==== Fragmento de lectura ====
La primera noche, conocemos a las familias amigas de los Peralta (así se nombra a cada una de las familias, “los”), con las cuales pasan cada verano. El mandamás del grupo, es el Vasco Virasoro, que consigue la mejor carne y hace asado para todos con su delantal de “King” y que solo toma vinos Catena Zapata. Cada mañana las familias amigas con sus hijos que comparten edades, bajan con sus 4x4 a la playa y se instalan hasta la caída del sol; también van a misa, organizan campamentos y partidos de tenis. La playa es de todos, despliega al detalle cada una de las marcas infalibles de la burguesía argentina, pero no en tono de tribunal de justicia sino por el contrario, dejando entrever en cada personaje lo cruel de la existencia humana. Porque por más que las heladeras abarrotadas de esas familias parecen “las de los lácteos de un supermercado”, sus traumas los vuelven títeres frente al destino. Nadie es dueño de sí mismo, sino de las convenciones sociales, nadie parece poder tomar una decisión sin esperar la venia de los de su clase.
====
◆ Consignas
**a)** Responde según el fragmento sobre los veranos de los Peralta:
(i) ¿Qué vinos toma el Vasco Virasoro?
(ii) ¿En qué bajan las familias amigas a la playa cada mañana?
(iii) ¿A qué se dice que se parecen las heladeras abarrotadas de esas familias?
**b)** Retoma el fragmento sobre los veranos de los Peralta después de su última oración y escribe cómo sigue.
Las filas no tienen ningún papel en esto.
==== Filas proporcionadas ====
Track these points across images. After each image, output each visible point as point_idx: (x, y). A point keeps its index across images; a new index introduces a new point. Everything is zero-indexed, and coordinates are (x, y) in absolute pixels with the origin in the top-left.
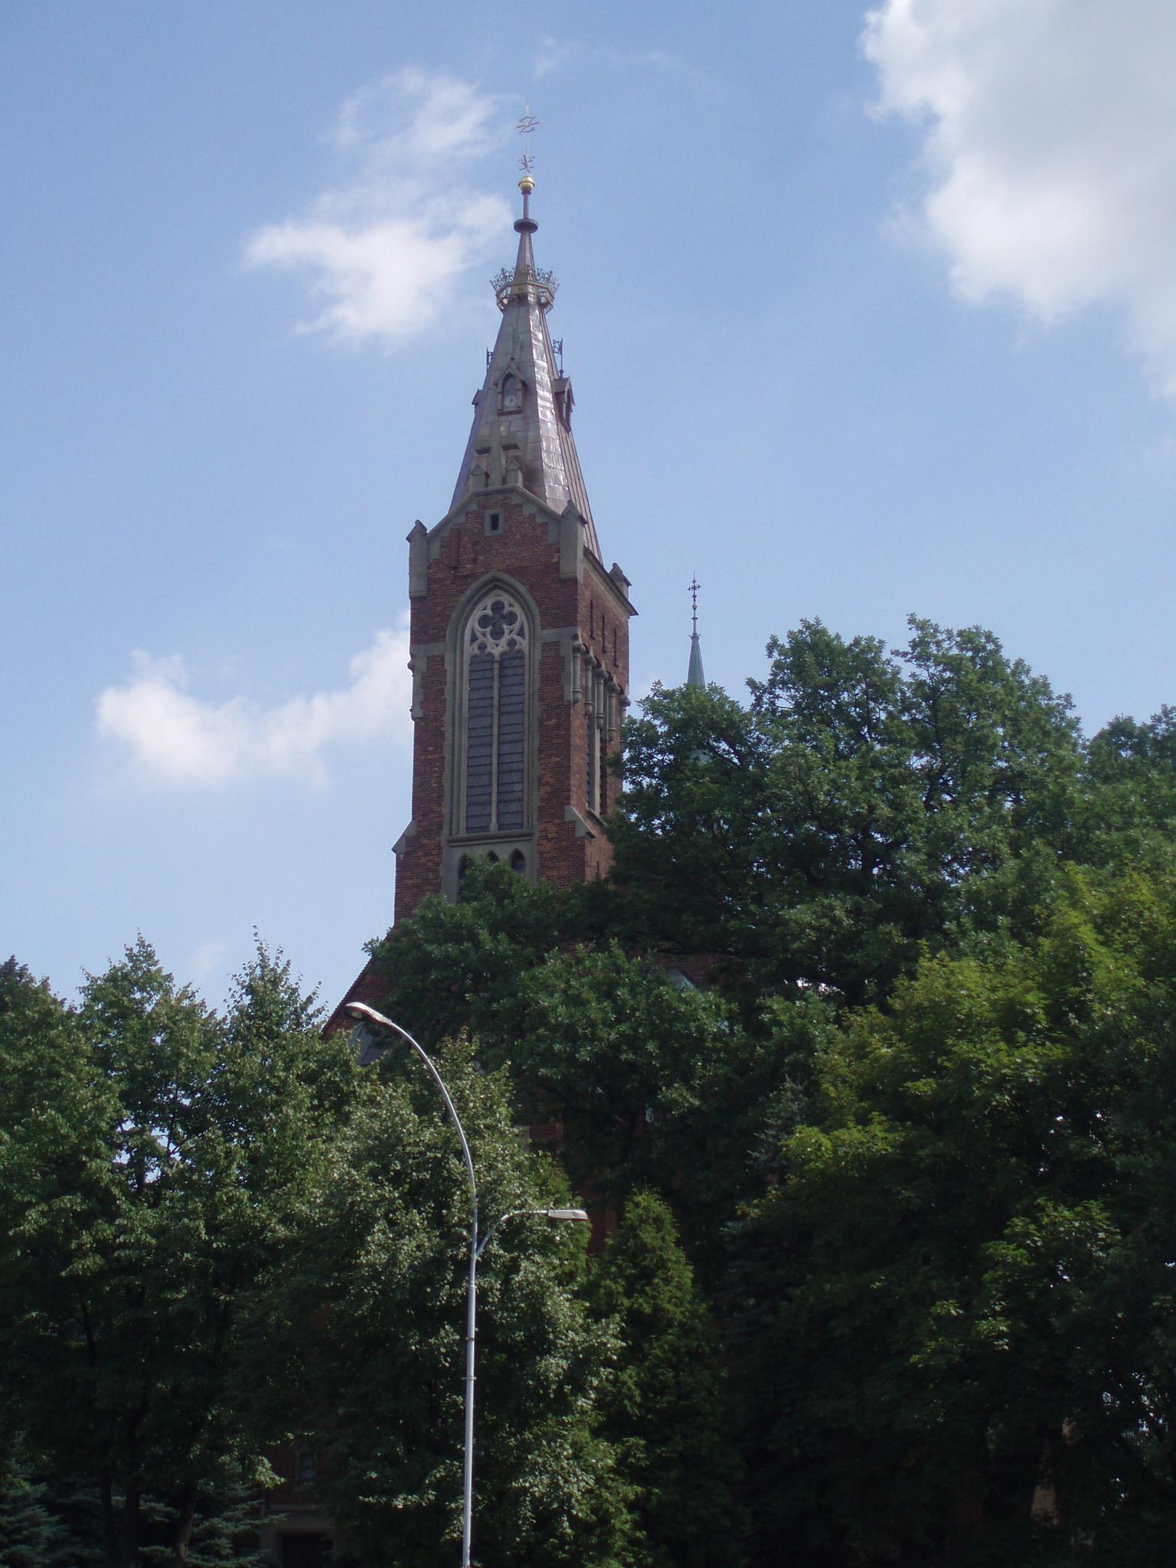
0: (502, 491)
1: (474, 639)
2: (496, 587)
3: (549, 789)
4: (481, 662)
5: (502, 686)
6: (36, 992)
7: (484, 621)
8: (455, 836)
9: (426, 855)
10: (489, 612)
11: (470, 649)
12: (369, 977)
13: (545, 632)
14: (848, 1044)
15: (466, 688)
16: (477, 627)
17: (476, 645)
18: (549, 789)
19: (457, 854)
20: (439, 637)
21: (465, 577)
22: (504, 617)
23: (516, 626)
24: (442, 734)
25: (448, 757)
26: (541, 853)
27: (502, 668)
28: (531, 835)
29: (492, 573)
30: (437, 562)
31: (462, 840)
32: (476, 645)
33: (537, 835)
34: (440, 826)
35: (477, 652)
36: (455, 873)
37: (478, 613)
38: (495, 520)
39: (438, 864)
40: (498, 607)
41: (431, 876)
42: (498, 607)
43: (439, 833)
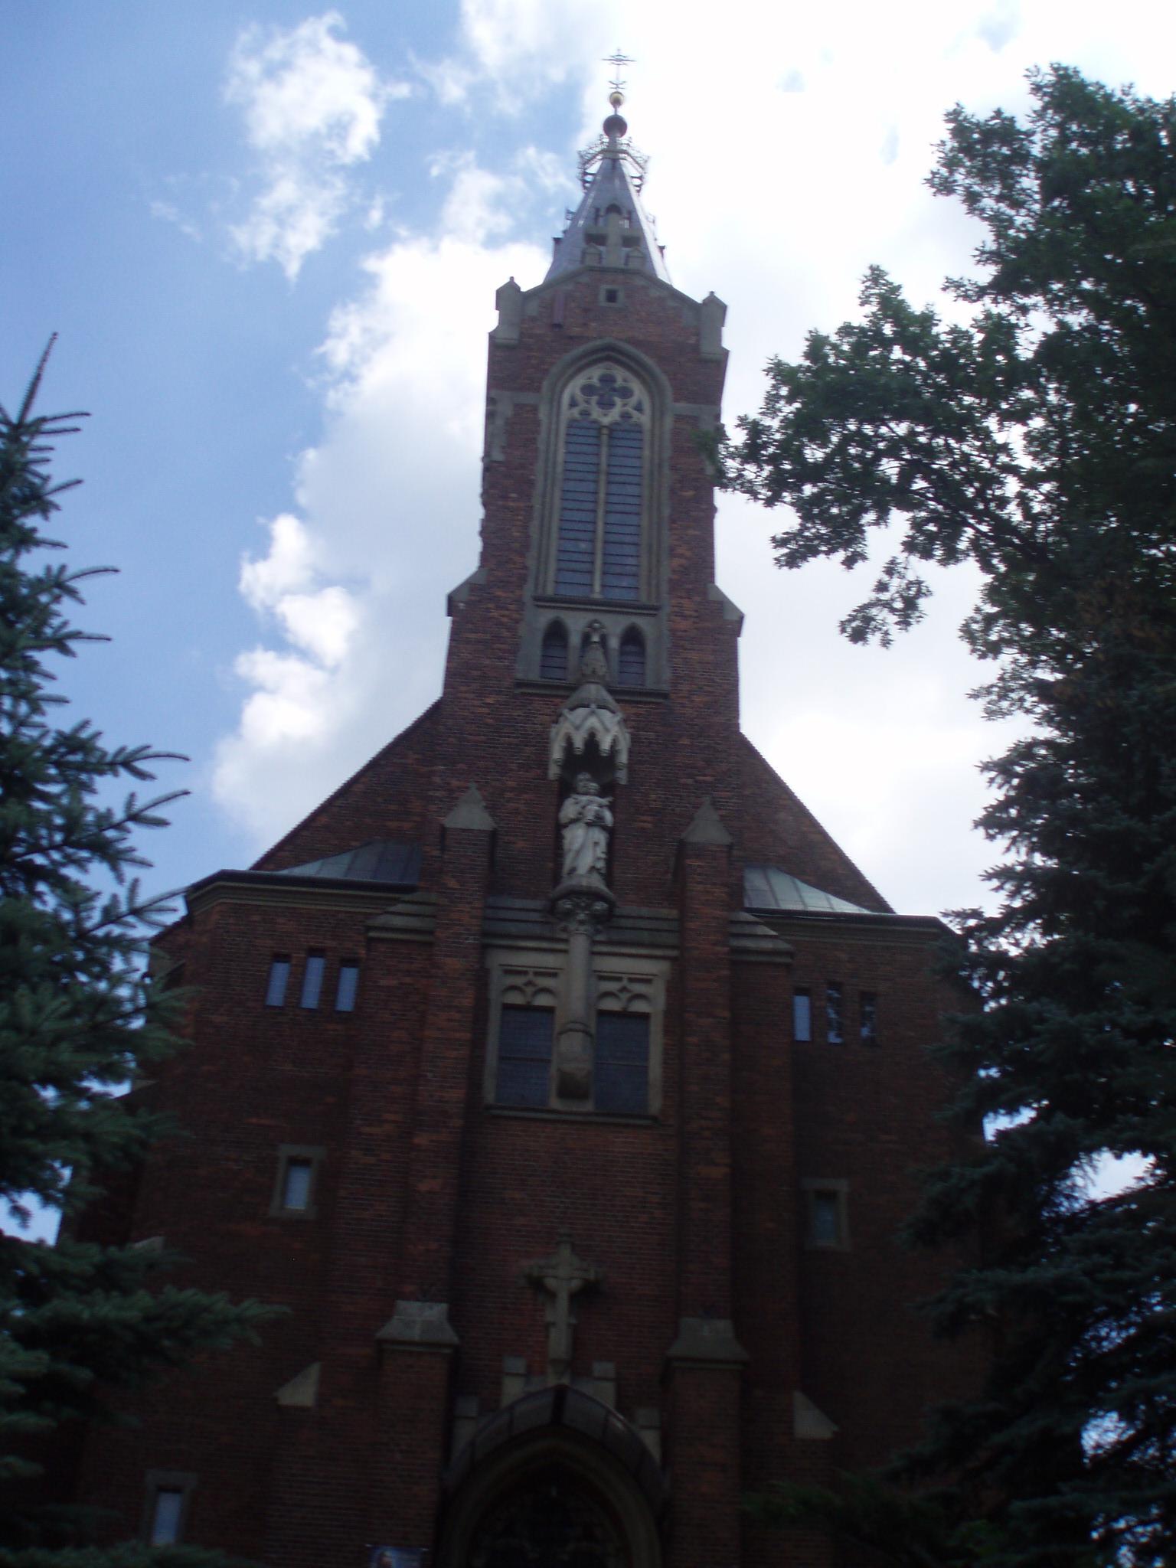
====
◆ Respuestas escritas
**a)**
(i) Solo vinos Catena Zapata.
(ii) En sus 4x4.
(iii) A "las de los lácteos de un supermercado".

**b)**
Pero también, La playa es de todos, despliega una trama tensa al estilo policial de misterio, cuando Alba debe resolver un secreto que quedó entre su padre muerto y el Vasco, y en el que su marido también parece estar implicado. Detrás de ese secreto principal se encadenan otros, porque ¿de qué está hecha una familia si no es de secretos? Como una carpa a medio armar, las figuras de esta novela van cayendo en desgracia, y los que podían ya no pueden, y los que marcaban el paso van lesionándose. Esto sucede a veces en los hechos concretos y otras, a nivel simbólico. Como sucede por ejemplo en un capítulo que es enteramente un partido de tenis entre los hombres del grupo, y donde palabras como “pelota muerta” “impacto”, “mala” van tejiendo una malla de significado potente. Porque lo que se cuenta es más que un partido de tenis, es más lo que está “en juego”, es más de lo que se dice. Entonces la trama toma ribetes, también, de crónica social. Quién marca la cancha, quiénes son los ganadores en ese micro social de amigos, de un balneario exclusivo o de la sociedad entera.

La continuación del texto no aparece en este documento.